In the present invention, the vertical portions on both sides of a U-shaped tube containing magnetic fluid are surrounded by coils, and the liquid level of the magnetic fluid in both vertical portions of the U-shaped tube is located in the coil internal space. By constructing a differential transformer and mounting this differential transformer in such a way that its horizontal part lies horizontally on the trolley, the height of the vertical part of the U-shaped tube can be made very low (and therefore very high). It is possible to make a highly accurate movable level with a low height, and it can be easily inserted into a pipe buried horizontally underground to measure levelness.

By using the spirit level of the present invention, the following measurements can be made, for example.

The bottom plate of a huge oil tank becomes uneven over time, but by installing a pipe in advance to insert the spirit level of the present invention under the bottom plate of the oil tank, it can be easily checked at any time regardless of whether there is oil inside the tank. However, the displacement of the tank bottom plate can be easily measured. This makes it possible to obtain useful information to prevent oil leakage accidents caused by cracks in the bottom plate of oil tanks.

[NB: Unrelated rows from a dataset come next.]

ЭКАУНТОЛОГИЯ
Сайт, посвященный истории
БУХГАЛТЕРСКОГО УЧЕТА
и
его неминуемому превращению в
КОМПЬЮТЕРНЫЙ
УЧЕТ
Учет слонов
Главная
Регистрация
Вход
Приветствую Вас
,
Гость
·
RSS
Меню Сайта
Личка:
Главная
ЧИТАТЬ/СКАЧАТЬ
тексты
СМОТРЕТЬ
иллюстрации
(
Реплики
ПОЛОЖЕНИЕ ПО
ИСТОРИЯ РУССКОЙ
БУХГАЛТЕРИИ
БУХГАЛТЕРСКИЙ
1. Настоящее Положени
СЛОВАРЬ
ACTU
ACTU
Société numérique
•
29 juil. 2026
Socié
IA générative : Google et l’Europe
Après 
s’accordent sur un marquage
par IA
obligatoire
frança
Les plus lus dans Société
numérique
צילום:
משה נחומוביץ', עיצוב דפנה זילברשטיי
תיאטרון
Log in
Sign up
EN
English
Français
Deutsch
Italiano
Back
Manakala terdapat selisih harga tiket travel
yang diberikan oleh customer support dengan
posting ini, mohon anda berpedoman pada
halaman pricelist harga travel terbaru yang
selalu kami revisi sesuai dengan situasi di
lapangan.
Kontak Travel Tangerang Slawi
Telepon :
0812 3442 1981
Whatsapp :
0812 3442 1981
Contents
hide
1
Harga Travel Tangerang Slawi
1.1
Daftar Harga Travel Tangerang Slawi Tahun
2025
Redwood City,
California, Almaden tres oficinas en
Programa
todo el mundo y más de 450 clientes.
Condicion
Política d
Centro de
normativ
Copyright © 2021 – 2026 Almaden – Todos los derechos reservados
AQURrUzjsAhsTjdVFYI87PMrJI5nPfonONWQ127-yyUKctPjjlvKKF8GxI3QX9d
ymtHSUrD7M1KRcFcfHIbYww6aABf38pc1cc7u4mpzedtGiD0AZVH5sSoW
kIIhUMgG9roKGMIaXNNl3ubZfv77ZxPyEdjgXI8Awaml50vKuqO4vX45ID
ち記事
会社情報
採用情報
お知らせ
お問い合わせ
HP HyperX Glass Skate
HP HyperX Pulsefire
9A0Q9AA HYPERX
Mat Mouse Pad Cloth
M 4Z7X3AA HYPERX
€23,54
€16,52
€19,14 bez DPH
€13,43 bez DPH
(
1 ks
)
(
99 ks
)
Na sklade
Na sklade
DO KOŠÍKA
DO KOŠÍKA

In addition, in ground improvement work using embankments, by burying a pipe into which the level of the present invention is inserted in advance at the boundary between the local ground and the embankment, it is possible to accurately determine the amount of subsidence at each point on the ground. Accurate ground constants at that point will be determined, providing important data for subsequent construction.

In addition, in order to examine the impact on the ground or surrounding ground during subway excavation work in urban areas, by burying a pipe into which the spirit level of the present invention will be inserted in the planned excavation area in advance,
You can see if the ground is sinking due to excavation or rising due to grout injection. This means that if the grouting work is carried out while measuring the levelness using the spirit level of the present invention, construction can be carried out with zero settling or uplifting.

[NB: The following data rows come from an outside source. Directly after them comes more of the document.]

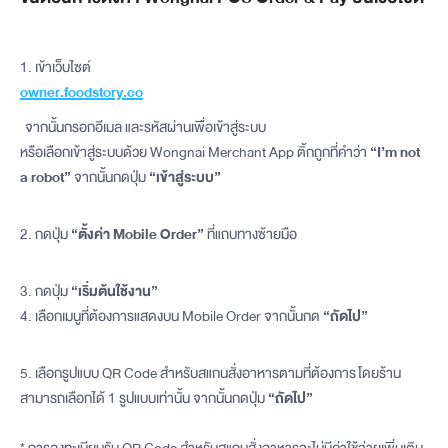
1. เข้าเว็บไซต์
owner.foodstory.co
จากนั้นกรอกอีเมล และรหัสผ่านเพื่อเข้าสู่ระบบ
หรือเลือกเข้าสู่ระบบด้วย Wongnai Merchant App ติ้กถูกที่คำว่า
“I’m not
a robot”
จากนั้นกดปุ่ม
“เข้าสู่ระบบ”
2. กดปุ่ม
“ตั้งค่า Mobile Order”
ที่แถบทางซ้ายมือ
3. กดปุ่ม
“เริ่มต้นใช้งาน”
4. เลือกเมนูที่ต้องการแสดงบน Mobile Order จากนั้นกด
“ถัดไป”
5. เลือกรูปแบบ QR Code สำหรับสแกนสั่งอาหารตามที่ต้องการ โดยร้าน
สามารถเลือกได้ 1 รูปแบบเท่านั้น จากนั้นกดปุ่ม
“ถัดไป”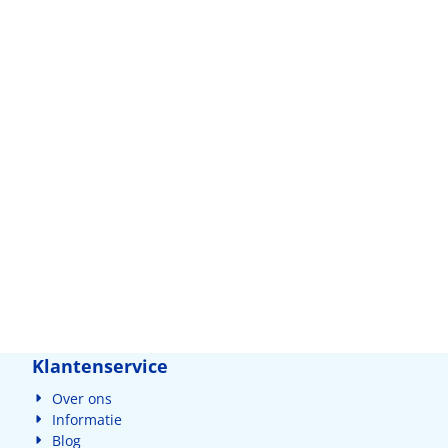
Klantenservice
Over ons
Informatie
Blog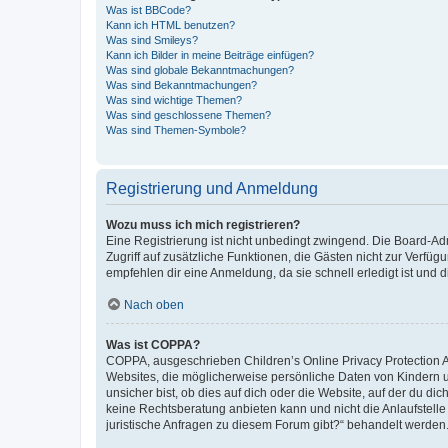
Was ist BBCode?
Kann ich HTML benutzen?
Was sind Smileys?
Kann ich Bilder in meine Beiträge einfügen?
Was sind globale Bekanntmachungen?
Was sind Bekanntmachungen?
Was sind wichtige Themen?
Was sind geschlossene Themen?
Was sind Themen-Symbole?
Registrierung und Anmeldung
Wozu muss ich mich registrieren?
Eine Registrierung ist nicht unbedingt zwingend. Die Board-Admin
Zugriff auf zusätzliche Funktionen, die Gästen nicht zur Verfüg
empfehlen dir eine Anmeldung, da sie schnell erledigt ist und dir
Nach oben
Was ist COPPA?
COPPA, ausgeschrieben Children’s Online Privacy Protection Ac
Websites, die möglicherweise persönliche Daten von Kindern 
unsicher bist, ob dies auf dich oder die Website, auf der du dic
keine Rechtsberatung anbieten kann und nicht die Anlaufstelle 
juristische Anfragen zu diesem Forum gibt?“ behandelt werden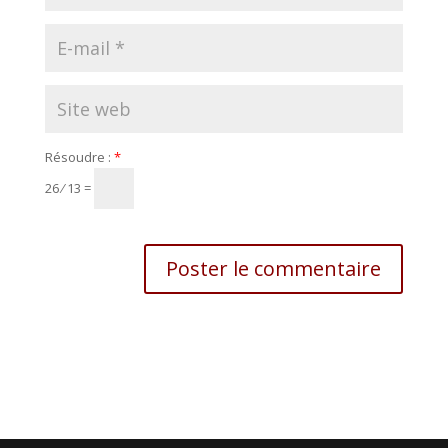
Résoudre :
*
26 ⁄ 13 =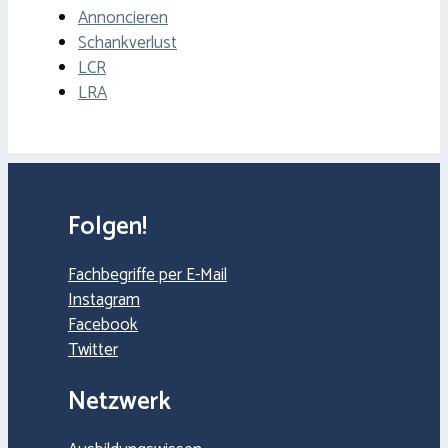
Annoncieren
Schankverlust
LCR
LRA
Folgen!
Fachbegriffe per E-Mail
Instagram
Facebook
Twitter
Netzwerk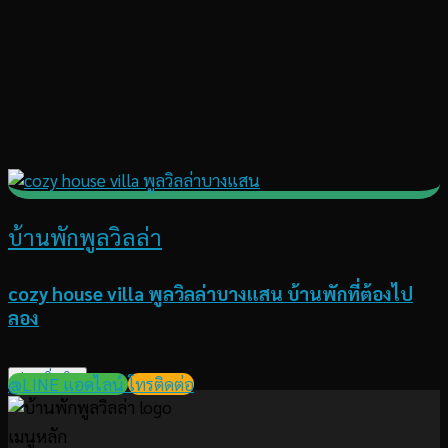
บ้านพักพูลวิลล่า
cozy house villa พูลวิลล่าบางแสน บ้านพักที่ต้องไป
ลอง
อ่านเพิ่มเติม
@LINE แอดไลน์
โทรติดต่อ
เมนูหลัก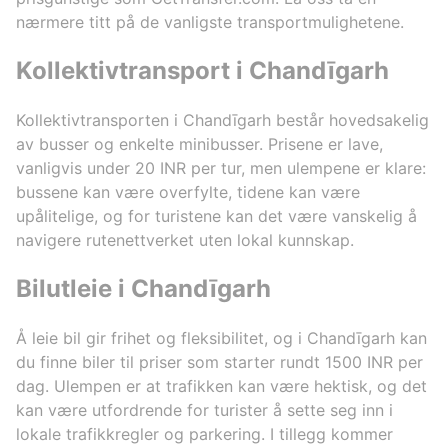
nærmere titt på de vanligste transportmulighetene.
Kollektivtransport i Chandīgarh
Kollektivtransporten i Chandīgarh består hovedsakelig
av busser og enkelte minibusser. Prisene er lave,
vanligvis under 20 INR per tur, men ulempene er klare:
bussene kan være overfylte, tidene kan være
upålitelige, og for turistene kan det være vanskelig å
navigere rutenettverket uten lokal kunnskap.
Bilutleie i Chandīgarh
Å leie bil gir frihet og fleksibilitet, og i Chandīgarh kan
du finne biler til priser som starter rundt 1500 INR per
dag. Ulempen er at trafikken kan være hektisk, og det
kan være utfordrende for turister å sette seg inn i
lokale trafikkregler og parkering. I tillegg kommer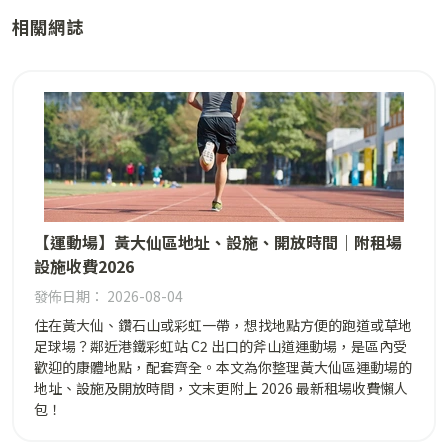
相關網誌
【運動場】黃大仙區地址、設施、開放時間｜附租場
設施收費2026
發佈日期： 2026-08-04
住在黃大仙、鑽石山或彩虹一帶，想找地點方便的跑道或草地
足球場？鄰近港鐵彩虹站 C2 出口的斧山道運動場，是區內受
歡迎的康體地點，配套齊全。本文為你整理黃大仙區運動場的
地址、設施及開放時間，文末更附上 2026 最新租場收費懶人
包！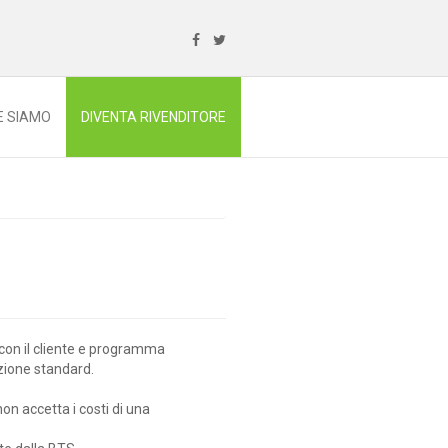
E SIAMO
DIVENTA RIVENDITORE
o con il cliente e programma
lazione standard.
 non accetta i costi di una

[Brief explanation of the drawing]

FIG. 1 is a plan view of a spirit level according to the present invention, and FIG. 2 is a longitudinal cross-sectional view taken along line 1--H in FIG. Drawing reference numerals l...Pipe, 2...Dolly, 10...Differential transformer, 11...Magnetic fluid, 12...U-shaped pipe, 12a,
12b=-vertical part, 13.13'...coil

Claims (2)

[Claims] (1) In a spirit level for measuring the horizontality and vertical displacement of a pipe buried laterally underground, the vertical portions on both sides of a U-shaped pipe containing magnetic fluid are surrounded by coils, and the
A pair of differential transformers are formed so that the liquid level of the magnetic fluid in both vertical parts of the shaped tube is located in the coil inner space, and this differential transformer is installed so that its horizontal part is located horizontally on the trolley. A spirit level characterized by: (2) In the method for measuring the horizontality and vertical displacement of a pipe buried laterally in the ground using a level according to claim 1, the level is connected to a string connected to the level of the pipe. A method characterized by moving the bottom surface, measuring the levelness at predetermined measurement intervals, and calculating the vertical displacement by multiplying the levelness at each point by the measurement pitch.